Welcome to the underground.
Lesson12「地下に行こう」
その夜、俺たちは図書館の裏口に立っていた。
やってることは完全に不審者である。
クミとエミリーはなぜか忍者のような黒装束に身を包んでいた。
「なんか意味あるのそのカッコ」
「忍び込むときにはそれなりの服装がありますわ〜」
忍ぶには主張しすぎている胸を揺らしながらエミリーが言う。
「では、開けますわ」
エミリーが鍵穴に指を当てる。
小さく何か唱えると、ビョロリンと間抜けな音がして、少ししてから鍵穴がカチッと小さく鳴いた。
「開いた」
「開きましたわ〜」
「すげえな」
「褒めてくださって嬉しいですわ」
「いや、ちょっと引いてる」
中は暗かった。
クミがボムッと音を立てて、小さな光の玉を出す。
ホント便利だな魔法(?)。
閉架の奥、本棚の裏。
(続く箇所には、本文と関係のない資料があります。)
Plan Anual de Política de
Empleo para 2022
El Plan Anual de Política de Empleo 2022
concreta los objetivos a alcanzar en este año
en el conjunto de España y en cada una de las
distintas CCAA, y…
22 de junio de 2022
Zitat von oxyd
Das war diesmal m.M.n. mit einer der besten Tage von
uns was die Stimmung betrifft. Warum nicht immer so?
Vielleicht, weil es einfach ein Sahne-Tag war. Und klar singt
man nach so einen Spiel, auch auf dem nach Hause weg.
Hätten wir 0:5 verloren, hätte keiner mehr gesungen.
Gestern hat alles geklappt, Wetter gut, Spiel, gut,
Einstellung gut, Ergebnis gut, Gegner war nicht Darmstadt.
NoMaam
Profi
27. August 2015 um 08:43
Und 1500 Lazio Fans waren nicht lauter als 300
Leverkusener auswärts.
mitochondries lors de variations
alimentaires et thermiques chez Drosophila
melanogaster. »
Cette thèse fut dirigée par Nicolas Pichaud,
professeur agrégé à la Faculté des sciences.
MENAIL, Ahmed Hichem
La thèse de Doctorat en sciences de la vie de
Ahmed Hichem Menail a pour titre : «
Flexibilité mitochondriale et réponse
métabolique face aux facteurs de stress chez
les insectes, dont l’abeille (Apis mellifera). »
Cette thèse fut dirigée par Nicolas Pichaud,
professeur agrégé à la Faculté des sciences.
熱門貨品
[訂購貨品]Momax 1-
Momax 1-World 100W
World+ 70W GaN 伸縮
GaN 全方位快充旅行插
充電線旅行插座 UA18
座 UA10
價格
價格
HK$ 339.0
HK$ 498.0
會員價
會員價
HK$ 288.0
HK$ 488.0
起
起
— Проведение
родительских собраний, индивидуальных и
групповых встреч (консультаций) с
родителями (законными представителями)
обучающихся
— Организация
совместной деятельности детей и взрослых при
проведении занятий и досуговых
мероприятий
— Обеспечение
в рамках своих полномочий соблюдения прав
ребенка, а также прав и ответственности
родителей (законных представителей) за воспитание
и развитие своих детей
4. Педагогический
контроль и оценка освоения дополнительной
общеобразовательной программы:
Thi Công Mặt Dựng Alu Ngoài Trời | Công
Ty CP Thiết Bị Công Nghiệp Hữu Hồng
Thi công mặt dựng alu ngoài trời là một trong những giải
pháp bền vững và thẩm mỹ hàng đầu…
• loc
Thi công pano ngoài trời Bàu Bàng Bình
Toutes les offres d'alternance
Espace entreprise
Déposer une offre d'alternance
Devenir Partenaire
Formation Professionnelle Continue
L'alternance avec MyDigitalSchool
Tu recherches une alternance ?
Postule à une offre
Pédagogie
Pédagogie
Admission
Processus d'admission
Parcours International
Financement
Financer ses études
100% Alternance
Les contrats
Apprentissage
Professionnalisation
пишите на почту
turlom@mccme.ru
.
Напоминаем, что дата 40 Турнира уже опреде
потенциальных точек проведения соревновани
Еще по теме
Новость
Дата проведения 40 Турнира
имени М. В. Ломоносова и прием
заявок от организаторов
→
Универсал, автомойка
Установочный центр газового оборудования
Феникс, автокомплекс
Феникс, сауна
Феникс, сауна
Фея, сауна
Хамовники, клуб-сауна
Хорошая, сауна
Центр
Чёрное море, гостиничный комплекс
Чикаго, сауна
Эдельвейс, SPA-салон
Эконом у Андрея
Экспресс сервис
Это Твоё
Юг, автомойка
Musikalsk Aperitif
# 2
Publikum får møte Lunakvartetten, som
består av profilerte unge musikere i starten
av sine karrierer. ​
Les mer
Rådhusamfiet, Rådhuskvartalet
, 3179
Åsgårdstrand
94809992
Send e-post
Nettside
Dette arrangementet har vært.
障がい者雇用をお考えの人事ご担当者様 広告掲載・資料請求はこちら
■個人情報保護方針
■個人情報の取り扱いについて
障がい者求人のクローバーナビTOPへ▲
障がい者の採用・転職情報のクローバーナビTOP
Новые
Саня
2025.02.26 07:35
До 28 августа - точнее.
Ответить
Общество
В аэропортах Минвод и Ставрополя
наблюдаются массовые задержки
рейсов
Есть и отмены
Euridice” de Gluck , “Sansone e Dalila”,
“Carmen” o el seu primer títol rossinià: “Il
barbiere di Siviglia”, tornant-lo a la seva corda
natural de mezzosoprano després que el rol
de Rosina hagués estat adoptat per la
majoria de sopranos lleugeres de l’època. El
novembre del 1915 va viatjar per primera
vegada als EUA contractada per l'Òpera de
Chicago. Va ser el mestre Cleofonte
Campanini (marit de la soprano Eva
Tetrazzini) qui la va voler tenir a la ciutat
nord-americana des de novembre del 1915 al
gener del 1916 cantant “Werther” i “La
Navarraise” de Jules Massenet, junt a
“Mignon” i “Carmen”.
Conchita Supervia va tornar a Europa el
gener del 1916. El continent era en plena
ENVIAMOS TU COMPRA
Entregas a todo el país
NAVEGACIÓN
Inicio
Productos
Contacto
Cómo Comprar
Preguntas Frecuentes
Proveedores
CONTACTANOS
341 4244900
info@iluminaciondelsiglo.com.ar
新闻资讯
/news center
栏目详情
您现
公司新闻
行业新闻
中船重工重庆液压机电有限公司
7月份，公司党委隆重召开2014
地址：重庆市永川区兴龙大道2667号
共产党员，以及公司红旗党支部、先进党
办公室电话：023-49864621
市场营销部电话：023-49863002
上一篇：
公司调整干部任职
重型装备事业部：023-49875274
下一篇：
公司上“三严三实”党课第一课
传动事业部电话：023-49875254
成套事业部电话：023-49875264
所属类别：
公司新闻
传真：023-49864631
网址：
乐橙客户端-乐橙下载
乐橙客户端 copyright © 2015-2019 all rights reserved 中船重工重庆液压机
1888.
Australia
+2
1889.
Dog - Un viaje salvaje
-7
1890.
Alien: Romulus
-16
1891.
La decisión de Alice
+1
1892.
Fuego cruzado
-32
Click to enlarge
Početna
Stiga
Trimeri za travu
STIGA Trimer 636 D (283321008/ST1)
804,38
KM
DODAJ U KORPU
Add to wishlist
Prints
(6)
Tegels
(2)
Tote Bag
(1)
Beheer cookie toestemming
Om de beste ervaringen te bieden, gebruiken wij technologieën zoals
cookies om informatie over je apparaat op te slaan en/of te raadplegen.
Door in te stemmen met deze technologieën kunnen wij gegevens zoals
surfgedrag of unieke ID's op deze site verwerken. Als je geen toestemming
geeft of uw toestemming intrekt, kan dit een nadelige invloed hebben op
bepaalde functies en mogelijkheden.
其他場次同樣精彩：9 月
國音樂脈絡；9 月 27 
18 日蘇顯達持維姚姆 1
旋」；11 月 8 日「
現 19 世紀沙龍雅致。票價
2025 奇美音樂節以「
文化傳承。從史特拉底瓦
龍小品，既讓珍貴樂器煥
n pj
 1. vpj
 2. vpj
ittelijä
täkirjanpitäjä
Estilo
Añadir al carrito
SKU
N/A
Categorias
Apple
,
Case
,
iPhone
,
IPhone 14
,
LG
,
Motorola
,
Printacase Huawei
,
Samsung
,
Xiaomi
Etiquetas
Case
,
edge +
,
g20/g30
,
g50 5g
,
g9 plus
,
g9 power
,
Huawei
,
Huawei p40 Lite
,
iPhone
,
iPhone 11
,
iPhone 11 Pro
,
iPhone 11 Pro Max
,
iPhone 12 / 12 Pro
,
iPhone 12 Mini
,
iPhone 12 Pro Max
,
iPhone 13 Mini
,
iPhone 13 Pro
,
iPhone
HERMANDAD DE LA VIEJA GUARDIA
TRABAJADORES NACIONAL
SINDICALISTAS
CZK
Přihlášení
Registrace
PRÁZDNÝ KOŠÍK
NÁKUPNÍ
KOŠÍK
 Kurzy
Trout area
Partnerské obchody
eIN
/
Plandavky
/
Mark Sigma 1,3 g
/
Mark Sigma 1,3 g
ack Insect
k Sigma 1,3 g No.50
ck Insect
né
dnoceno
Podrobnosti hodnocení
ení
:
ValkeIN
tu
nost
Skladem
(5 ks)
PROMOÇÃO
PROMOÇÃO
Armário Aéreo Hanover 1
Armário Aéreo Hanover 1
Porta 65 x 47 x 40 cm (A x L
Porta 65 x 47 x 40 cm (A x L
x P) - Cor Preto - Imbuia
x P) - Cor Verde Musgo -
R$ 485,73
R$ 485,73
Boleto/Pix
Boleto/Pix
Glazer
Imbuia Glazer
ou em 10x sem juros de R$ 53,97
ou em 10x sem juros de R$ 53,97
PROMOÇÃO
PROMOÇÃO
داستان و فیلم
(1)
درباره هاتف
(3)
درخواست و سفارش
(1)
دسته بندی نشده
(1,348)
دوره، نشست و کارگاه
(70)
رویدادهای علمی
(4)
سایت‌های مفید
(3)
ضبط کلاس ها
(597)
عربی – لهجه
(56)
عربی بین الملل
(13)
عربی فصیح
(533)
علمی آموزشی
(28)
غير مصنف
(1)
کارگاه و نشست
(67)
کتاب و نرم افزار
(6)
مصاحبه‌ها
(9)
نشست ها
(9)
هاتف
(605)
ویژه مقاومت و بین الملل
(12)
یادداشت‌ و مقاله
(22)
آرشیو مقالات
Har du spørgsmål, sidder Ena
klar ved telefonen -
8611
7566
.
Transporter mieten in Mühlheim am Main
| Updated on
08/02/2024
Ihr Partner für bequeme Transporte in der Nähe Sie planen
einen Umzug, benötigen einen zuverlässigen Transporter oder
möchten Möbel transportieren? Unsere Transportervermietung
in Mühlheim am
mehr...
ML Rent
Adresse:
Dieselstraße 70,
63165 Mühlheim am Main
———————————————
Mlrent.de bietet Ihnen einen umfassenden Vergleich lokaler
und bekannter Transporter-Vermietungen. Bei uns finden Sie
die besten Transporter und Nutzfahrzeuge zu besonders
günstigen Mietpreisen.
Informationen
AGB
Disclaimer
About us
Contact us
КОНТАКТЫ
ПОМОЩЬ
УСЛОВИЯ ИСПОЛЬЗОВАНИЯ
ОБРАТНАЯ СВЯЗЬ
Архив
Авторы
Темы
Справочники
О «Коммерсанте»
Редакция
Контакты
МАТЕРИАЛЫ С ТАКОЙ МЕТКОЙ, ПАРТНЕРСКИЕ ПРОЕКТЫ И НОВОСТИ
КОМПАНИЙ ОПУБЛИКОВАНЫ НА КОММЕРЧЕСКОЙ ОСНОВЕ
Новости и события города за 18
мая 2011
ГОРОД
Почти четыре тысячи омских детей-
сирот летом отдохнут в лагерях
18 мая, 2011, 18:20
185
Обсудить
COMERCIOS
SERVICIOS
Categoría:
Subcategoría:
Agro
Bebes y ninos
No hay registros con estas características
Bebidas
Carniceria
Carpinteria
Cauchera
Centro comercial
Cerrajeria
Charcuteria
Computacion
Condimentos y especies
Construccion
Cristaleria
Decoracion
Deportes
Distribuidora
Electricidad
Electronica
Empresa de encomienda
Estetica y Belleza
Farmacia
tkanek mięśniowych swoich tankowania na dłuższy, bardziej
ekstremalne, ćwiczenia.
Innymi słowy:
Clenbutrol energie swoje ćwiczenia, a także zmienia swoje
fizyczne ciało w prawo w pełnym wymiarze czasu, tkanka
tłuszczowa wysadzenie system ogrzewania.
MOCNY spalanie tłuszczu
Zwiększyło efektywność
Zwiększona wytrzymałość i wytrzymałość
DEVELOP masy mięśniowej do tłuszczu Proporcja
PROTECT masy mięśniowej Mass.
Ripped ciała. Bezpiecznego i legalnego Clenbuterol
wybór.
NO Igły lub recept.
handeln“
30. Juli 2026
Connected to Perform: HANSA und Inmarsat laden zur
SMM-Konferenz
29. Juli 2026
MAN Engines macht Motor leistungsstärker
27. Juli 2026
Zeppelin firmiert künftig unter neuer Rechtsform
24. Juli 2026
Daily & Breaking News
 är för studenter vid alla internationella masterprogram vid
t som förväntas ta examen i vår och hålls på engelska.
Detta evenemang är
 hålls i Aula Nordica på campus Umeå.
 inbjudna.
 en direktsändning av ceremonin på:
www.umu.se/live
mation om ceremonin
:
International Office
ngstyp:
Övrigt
例の床板を外すと、細い階段が現れた。
「ここだよ」
「ほんとに地下あるんだな……」
「だから言ったじゃん!」
階段を下りる。
その途中で、クミが俺の袖を掴んだ。
「……なんだ?」
「べ、別に怖いとかじゃないし。暗いと歩きにくいだけだし」
「そうか」
「そうだよ」
金髪ツインテで怖がりとか、期待を裏切らない奴だ。
俺はそんなことをお首にも出さずに階段を下っていく。紳士だからな。
やがて下に着いた。
古い木の扉があった。表面にはアルファベットが刻まれている。
俺は読んだ。
“Archive for foreign record.”
「なんて?」
「“外国人記録保管庫”」
クミとエミリーが息をのむ。
「ほんとに、そういう場所なんだ……」
扉に手をかけて押す。ぎぎ、と鈍い音が響く。
中には、棚と木箱がずらりと並んでいた。
布をかぶったもの、封をされたもの、いかにも“見ちゃいけません”って顔をしてるやつばかりだ。
「うわあ……」
クミが目を輝かせる。
お前、ちょっとワクワクしすぎだろ。
「一応言っとくけど、ここから先はたぶん碌なことにならないぞ」
「でも気になるじゃん!」
「それはそうだな」
棚のひとつに、小さな札がついていた。
やっぱり英語だ。
俺はそれを読んだ。
“E. Lane”
「エレン?」
「ちょっと読めるようになってきたなお前。でもこれは、多分Laneが苗字だな。E.は名前の頭文字だ」
俺は木箱に手を伸ばす。
さて。
さすがにドキドキするな。
鬼が出るか蛇が出るか。できればどちらでも無いと良いな。